My heart goes out to you when I think of how it felt to be on that “runaway train”. Even calling crimeline and giving his name in connection with a murder didn’t stop that train.
Your case was extreme, and it illustrates what almost everyone else experiences when they identify a Sociopath. Who do they tell? What happens if they tell? (Usually little or nothing.) It’s crazy-making, and in your case it was terrifying.
God Bless You. Thank you for telling your story.
Ann Rule turned her friend Ted Bundy’s name in to the police. Others, including his GF Meg, turned him in but it was years and many murders later before he was caught.
Thanks for sharing, Travis. God bless.
wow-thanks for sharing your story. When I share my story with people who don’t undersatnd, it is hard on me because I feel some of the same emotions that I did when it actually happened. I do find it healing to share with people who understand though. Thank you again.
Those 7 months had to be the longest of your life!

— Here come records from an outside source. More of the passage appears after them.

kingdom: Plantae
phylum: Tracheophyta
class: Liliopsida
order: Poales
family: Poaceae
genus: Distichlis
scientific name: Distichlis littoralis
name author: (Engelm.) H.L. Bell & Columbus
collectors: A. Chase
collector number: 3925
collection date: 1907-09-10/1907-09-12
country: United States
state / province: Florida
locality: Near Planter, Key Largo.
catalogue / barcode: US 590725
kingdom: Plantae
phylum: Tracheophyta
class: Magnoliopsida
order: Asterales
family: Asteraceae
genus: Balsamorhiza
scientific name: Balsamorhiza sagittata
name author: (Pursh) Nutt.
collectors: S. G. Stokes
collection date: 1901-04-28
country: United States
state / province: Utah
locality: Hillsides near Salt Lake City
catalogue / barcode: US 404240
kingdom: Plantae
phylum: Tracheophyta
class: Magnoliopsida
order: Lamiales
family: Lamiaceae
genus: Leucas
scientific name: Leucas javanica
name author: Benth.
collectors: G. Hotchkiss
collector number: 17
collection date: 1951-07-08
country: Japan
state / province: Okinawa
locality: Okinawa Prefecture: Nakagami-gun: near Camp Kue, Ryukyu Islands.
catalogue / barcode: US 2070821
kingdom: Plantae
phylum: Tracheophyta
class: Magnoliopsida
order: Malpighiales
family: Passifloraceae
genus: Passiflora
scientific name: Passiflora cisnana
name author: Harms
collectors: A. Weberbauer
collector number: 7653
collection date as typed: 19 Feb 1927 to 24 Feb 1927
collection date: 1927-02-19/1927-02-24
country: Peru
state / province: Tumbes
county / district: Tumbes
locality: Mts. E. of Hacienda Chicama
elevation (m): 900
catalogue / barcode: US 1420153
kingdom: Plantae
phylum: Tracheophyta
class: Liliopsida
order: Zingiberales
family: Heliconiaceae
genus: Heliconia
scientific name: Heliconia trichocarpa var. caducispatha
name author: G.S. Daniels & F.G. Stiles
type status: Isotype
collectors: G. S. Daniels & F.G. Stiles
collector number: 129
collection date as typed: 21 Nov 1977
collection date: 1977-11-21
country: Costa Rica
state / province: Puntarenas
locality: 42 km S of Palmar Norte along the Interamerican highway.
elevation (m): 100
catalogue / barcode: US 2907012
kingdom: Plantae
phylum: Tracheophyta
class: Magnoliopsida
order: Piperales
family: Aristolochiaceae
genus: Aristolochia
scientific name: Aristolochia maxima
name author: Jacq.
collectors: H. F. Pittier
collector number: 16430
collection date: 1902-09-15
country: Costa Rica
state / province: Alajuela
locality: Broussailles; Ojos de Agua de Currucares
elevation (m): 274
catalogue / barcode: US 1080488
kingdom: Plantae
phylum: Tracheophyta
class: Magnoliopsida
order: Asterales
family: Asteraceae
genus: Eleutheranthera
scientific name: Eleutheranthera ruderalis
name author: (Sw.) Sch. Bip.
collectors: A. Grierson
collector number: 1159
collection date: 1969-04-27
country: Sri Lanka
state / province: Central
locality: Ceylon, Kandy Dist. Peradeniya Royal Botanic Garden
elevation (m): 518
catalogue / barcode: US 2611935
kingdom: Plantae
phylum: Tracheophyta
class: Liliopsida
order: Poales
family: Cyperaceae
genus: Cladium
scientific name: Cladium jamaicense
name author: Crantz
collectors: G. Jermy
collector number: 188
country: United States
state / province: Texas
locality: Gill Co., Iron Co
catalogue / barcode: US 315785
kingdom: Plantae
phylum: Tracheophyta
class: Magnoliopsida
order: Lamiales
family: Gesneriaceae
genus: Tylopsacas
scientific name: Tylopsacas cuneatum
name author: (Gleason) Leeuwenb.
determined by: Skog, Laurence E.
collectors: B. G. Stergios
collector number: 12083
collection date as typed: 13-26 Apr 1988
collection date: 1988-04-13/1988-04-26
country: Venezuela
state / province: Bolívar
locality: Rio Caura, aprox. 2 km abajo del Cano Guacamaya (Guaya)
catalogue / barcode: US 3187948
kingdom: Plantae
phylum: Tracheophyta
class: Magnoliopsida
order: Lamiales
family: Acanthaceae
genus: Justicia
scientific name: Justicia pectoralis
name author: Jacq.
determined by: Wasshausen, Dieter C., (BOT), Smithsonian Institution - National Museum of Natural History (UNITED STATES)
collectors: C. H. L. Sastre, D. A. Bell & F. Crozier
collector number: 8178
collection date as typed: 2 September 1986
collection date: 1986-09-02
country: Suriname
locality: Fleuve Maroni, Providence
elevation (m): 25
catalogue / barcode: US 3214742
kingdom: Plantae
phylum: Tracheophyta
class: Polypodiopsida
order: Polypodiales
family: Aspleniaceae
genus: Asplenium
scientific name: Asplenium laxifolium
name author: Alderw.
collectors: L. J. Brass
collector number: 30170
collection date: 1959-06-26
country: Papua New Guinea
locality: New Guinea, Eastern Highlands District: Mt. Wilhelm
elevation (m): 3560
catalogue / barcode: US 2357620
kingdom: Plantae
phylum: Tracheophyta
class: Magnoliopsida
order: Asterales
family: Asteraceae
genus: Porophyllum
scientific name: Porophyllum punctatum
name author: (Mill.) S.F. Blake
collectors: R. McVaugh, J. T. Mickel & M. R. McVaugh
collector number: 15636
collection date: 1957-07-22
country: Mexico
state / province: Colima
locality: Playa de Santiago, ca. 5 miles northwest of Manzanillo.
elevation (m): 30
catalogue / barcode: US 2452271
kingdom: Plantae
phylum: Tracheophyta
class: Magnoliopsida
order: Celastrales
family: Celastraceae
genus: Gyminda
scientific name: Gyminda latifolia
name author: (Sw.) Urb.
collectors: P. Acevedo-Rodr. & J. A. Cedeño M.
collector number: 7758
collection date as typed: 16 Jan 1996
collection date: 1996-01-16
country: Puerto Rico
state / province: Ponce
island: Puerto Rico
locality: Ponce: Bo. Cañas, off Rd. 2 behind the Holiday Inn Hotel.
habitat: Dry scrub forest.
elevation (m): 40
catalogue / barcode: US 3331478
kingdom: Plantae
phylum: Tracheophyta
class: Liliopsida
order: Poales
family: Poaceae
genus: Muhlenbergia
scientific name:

I have told people what happened to me, and many blamed me. I would blurt out “but they were all lies, how could I know?” Still I was blamed, mostly for bad choices. I can fess up and say I made a mistake. But we all make mistakes, and when we are being gaslighted it’s hard to make good decisions (to my defense:) Our sharing often backfires when we do it with the wrong people.
These days I am making really good decisions!
Dear Bird,
Quote: “These days I am making really good decisions”
TOWANDA!!!!!
Quote: “Our sharing often backfirees when we do it with the worng people.”
AMEN!!!
Give Birdie a squeeze from his Auntie Oxy!
Bird – it was important for me to be able to forgive my father, but it was much more important that I was able to forgive myself. I felt that my mistakes contributed to these muders, that I could have stopped it somehow, but that wasn’t true.
I believe that “mistakes” can become our greatest assets once we forgive ourselves, become willing to learn from them and then use these experiences to help others. Today, I am truly grateful for it. I don’t have to understand it, just accept it. It wasn’t easy and took some time, but that is how it worked for me. Travis
It is very simple really so simple it’s like not seeing the forest for the tree !
What greater gift is there than to give your life for another! The lesson has been writen for thousands of years! LOVE jere
Indi: I agree with you. I think people who take the righteous paths in life, learn to view the bigger picture in life … as we learn wisdom.
Our EXs and those like our EXs, never took righteous paths, just pretended to do the work, therefore, didn’t learn wisdom that allows them to see the bigger picture of life.
They view their lives myopically. Oh, they can long range plan their evil deeds, but still, in that planning is the ultimate of what they are myopically focused on … one of the vices, pick one, any one of the vices in life … for that is clouding their vision to see God’s virtues in life, and that is the beauty of why we are down here living a human existence.
Peace.
Ok, Travis, this post was NOT easy for me to read at all!
I think the realization that your bio father, the man who was your blood kin the one who should have protected you from the bad people, was himself flat out evil personified, must be one of the hardest things you ever had to acknowledge. How frikkin awful for you, hon! Seriously…
But you did good by turning him in. It’s never too late in my opinion, to seek justice for the horrors a person has committed.
I applaud your courage, strength, determination….but mostly I applaud, appreciate, and value your decent, compassionate spirit.
God bless you, Travis, and all of your loved ones.
How did you learn to accept it? This is all so fresh and new and I feel after years of lying. I dont know whats real.